I recently watched Fiddler on the Roof, where the opening music number is a song about tradition. At the end of the song, the father proclaims that he doesn't know why the village does what they've been doing for generations. Throughout the film, he's challenged by the arrival of new culture and ideas because of this lack of understanding. It's essential for a people to understand why their culture, or in this case an architecture, is a certain way. Once the foundation is understood, then there is opportunity to experiment. Refusal to understand the foundation, immediately brings rejection and extremism.
As for the term "We do this because", it describes what the transmission device does, and it causes the mind to consider the reasoning behind a decision previously made, but I'm not sold on the name because it sounds loose. I imagine it used in a sentence like, "The we do this because of this eave design is because it prevents rainwater from entering the house." Let me know if I'm off on that one. Perhaps a more solid term could be something like "traditional reason" which describes a tradition as something established in the past to justify something that may no longer be a concern, and thus a challenge to the idea is welcome. "The traditional reason for this eave design is because..." What do you think?

Mar 9, 2013 12:35am


Frank Starkey · Owner/ President at People Places, llc

Steve, 
I, too, prefer the warmer, more organic term "heartbeat." Initially I thought "DNA" would be more analogous to a biological transmission device, but I think that term/concept would probably refer to the specific traditions themselves. As I understand it (feebly) DNA evolves slowly, by mutating randomly or by incorporating snippets from other organisms, both processes introduce a trial-and-error that improves the species overall by accumulating the successes. This is how I understand your description of Living Traditions.
I'm also reminded in this post of Nasim Taleb's term "antifragile" - things that gain from disorder. I would classify Living Traditions as antifragile, as the constant testing of their principles, their DNA, improves them over the long haul. That testing can come in the form of the question implied by your answer "Why do we do this?" 
"We do this because" also implies/initiates a second question among some: "oh yeah?

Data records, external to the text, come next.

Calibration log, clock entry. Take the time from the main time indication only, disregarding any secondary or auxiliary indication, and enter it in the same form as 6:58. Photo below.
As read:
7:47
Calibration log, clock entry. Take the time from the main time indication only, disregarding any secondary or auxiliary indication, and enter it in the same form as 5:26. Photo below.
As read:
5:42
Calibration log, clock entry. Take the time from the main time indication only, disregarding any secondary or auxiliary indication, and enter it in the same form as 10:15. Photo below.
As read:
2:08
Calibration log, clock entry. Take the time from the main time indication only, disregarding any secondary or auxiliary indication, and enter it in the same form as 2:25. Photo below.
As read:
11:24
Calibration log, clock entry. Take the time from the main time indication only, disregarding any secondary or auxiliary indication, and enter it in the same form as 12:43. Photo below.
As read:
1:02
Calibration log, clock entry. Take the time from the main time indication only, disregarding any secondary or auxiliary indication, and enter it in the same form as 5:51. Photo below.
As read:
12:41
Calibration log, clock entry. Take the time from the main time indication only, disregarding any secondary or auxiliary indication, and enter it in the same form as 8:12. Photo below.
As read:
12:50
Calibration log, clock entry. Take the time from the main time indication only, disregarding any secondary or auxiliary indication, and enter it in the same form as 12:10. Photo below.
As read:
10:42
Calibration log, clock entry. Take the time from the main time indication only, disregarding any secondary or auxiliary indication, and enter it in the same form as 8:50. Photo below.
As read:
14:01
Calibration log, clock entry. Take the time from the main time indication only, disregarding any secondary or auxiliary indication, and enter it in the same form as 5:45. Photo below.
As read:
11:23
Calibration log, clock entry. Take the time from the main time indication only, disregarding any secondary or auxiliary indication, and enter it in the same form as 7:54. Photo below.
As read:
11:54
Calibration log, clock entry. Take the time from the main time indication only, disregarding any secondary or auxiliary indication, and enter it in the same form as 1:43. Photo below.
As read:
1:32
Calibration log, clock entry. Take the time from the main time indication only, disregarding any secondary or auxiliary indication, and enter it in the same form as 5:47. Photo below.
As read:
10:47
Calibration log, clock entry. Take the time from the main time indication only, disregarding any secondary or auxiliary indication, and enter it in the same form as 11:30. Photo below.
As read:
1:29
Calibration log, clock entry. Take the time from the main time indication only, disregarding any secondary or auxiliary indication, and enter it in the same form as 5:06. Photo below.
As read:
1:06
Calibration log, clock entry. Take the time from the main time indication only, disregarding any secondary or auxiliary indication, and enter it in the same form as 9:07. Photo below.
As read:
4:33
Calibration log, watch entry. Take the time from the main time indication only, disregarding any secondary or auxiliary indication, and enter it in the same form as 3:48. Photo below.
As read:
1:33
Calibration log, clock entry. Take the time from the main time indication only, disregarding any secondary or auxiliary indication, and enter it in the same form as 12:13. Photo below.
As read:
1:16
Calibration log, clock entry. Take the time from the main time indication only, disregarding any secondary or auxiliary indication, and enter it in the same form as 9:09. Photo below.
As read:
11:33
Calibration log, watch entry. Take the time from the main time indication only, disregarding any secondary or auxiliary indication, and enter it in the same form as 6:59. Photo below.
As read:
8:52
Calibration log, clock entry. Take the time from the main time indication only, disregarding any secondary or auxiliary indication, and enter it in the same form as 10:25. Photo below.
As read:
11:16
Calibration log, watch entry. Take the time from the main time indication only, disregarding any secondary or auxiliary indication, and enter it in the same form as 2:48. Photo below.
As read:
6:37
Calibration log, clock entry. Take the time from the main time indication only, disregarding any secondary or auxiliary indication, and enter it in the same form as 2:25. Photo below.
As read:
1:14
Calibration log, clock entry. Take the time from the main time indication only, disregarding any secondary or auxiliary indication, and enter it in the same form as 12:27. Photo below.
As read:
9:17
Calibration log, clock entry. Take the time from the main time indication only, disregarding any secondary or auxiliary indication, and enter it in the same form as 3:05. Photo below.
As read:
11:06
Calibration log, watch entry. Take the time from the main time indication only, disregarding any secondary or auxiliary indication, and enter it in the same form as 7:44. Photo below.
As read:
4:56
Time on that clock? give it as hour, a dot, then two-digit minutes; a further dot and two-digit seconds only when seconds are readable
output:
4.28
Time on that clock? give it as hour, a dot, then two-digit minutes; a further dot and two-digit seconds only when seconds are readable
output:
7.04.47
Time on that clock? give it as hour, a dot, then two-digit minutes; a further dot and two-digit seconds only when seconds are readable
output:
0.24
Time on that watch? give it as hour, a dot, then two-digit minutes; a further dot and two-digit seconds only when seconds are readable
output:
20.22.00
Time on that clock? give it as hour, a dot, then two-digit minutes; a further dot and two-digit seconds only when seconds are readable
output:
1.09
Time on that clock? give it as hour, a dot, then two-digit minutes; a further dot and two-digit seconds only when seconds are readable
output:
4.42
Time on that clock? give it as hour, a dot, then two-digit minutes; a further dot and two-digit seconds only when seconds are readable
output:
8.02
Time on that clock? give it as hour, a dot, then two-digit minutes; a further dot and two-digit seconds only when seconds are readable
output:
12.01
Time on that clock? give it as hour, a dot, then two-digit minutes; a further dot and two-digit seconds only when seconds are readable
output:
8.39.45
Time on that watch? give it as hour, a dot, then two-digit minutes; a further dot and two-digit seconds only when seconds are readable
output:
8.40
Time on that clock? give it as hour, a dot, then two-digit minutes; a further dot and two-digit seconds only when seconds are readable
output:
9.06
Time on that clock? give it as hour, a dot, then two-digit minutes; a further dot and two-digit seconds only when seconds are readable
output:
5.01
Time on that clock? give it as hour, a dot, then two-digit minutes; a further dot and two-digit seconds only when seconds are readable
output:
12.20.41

Well can we improve on that?" This can lead to thoughtful inventive responses that may fail, or may succeed, evolving the collected knowledge of the tradition. In fact, it may be imperative for traditions to be thus challenged in order for them not to die for lack of questioning.  
I love the Fiddler on the Roof example: Tevye seems to have stopped questioning tradition, which puts it in the precarious, fragile position of a fiddler on a roof (though fortunately, through the course of the story tradition is refined and kept alive, it's shown to be antifragile.)

Mar 9, 2013 11:48am


Ian Manire · Architectural Designer at Union Studio Architecture & Community Design

The key distinction between all traditions and the accidental tradition of Modernism is that only Modernists answer the question "why" with the three-word declaration: "because we can". That's what differentiates "inventiveness" from "novelty," and mere change from true progress. It's why tradition is the best partner for progress, and Modernism just spins its wheels, dreaming up futures that never come to fruition.